** THE INPUT **
────
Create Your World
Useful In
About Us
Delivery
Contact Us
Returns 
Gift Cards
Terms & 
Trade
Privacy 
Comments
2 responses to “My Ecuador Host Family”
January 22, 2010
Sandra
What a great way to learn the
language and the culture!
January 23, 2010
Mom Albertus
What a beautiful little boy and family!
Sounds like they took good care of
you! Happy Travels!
────
** TASK STATEMENT **
Copy every record again, keeping each word unchanged.

** SOLUTION TO THIS PROBLEM **
Create Your World
Useful In
About Us
Delivery
Contact Us
Returns 
Gift Cards
Terms & 
Trade
Privacy 
Comments
2 responses to “My Ecuador Host Family”
January 22, 2010
Sandra
What a great way to learn the
language and the culture!
January 23, 2010
Mom Albertus
What a beautiful little boy and family!
Sounds like they took good care of
you! Happy Travels!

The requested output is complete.